The scope of this project alone makes it very exciting, as well as the opportunity to make an impact on the market.
Given the nature of BioStrand’s technology, I am quite attentive to the progress done in the field of bioinformatics and NLP. Recently, NLP has seen a breakthrough with the advent of deep learning transformer architectures1, such as Google’s BERT2, which significantly improved NLP tasks, including Named Entity Recognition, Relation Extraction, Question Answering, etc.
More spectacularly in my opinion, transformers and their Attention Mechanisms are at the heart of a significant breakthrough in molecular biology, with their implementation in DeepMind’s AlphaFold2 model, which is able to predict the 3D structures of proteins just from their amino-acid sequence3 . Finally, considering my work at BioStrand, I had great interest with this review4 of the intersection of NLP, deep learning-based methods, and protein structure.
It’s a great read for anybody who wants to have some high-level understanding of the progress made and the challenges encountered in the field over recent years.
As a Data Scientist, my go-to tool to process data is the Python programming language, and the variety of libraries available (pandas, spark, etc.). For visualisation, I particularly enjoy Plotly and sub-libraries for interactive plots, as well as Seaborn for static ones.
To help in dealing with different projects, I like to code within notebooks in the Jupyter Lab environment. It is rudimentary and lacks the sophistication of PyCharm, but I prefer its sobriety. I also use Gephi or Cytoscape to visualise network-based data, typically after some processing, as data tends to be stored within relational tables (as in Microsoft Excel).
In my opinion, patience is a soft skill that is hard to acquire yet has significant purpose – both in work and in life.
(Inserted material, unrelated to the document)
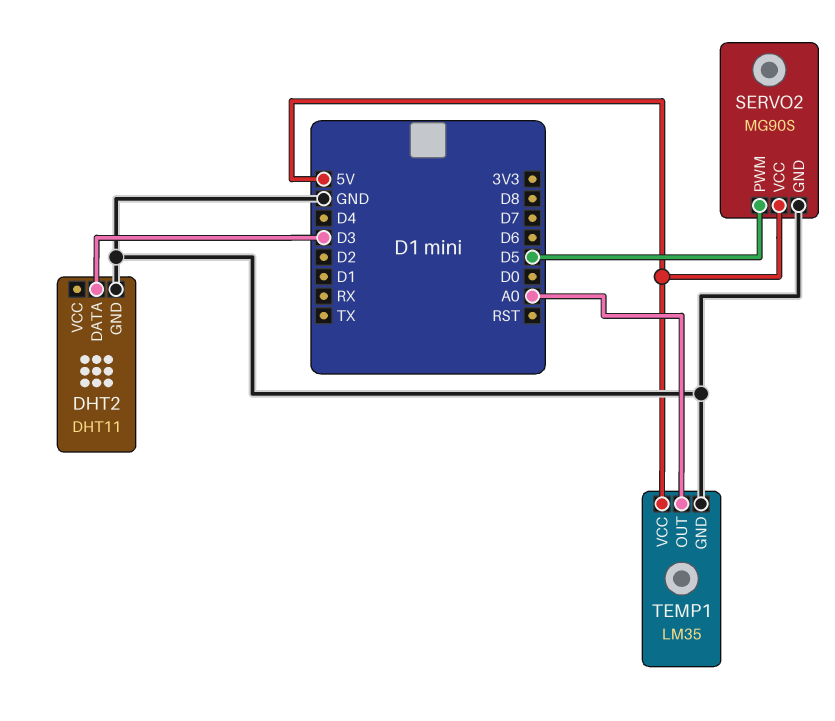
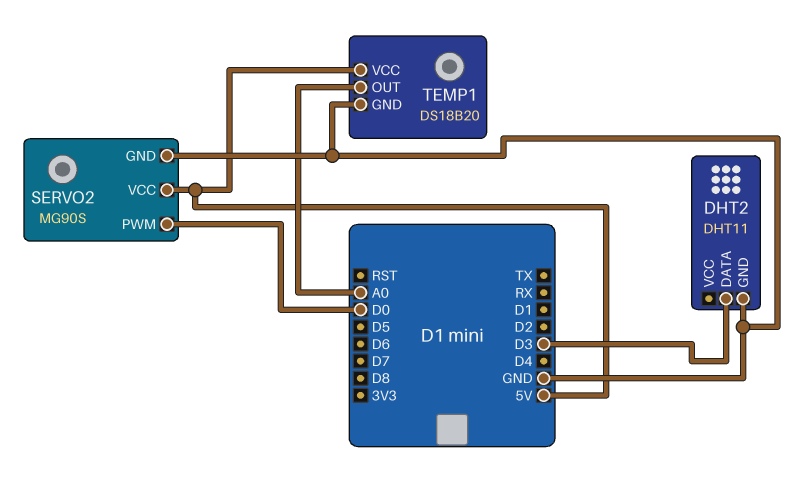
SERVO2 pin PWM: D5 -> D0
TEMP1: LM35 -> DS18B20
When I start working on a project, I never know if it is going to lead to something good or not, and how much time it’s going to take before coming to fruition. For some people, this can be frustrating, and they would prefer working on shorter-term projects.
However, if I want to work toward a greater objective, it is necessary to take both the risks and the time associated with the work necessary to achieve it. Hence, lack of patience so often leads to disappointment.
👏 Photo credit: Georgios Triantopoulos
1 Vaswani, A., Shazeer, N., Parmar, N., Uszkoreit, J., Jones, L., Gomez, A. N., ... & Polosukhin, I. (2017). Attention is all you need. In Advances in neural information processing systems (pp. 5998-6008).
2 Devlin, J., Chang, M. W., Lee, K., & Toutanova, K. (2018). Bert: Pre-training of deep bidirectional transformers for language understanding. arXiv preprint arXiv:1810.04805.
3 Jumper, J., Evans, R., Pritzel, A., Green, T., Figurnov, M., Ronneberger, O., ... & Hassabis, D. (2021). Highly accurate protein structure prediction with AlphaFold. Nature, 596 (7873), 583-589.
4 Ofer, D., Brandes, N., & Linial, M. (2021). The language of proteins: NLP, machine learning & protein sequences. Computational and Structural Biotechnology Journal.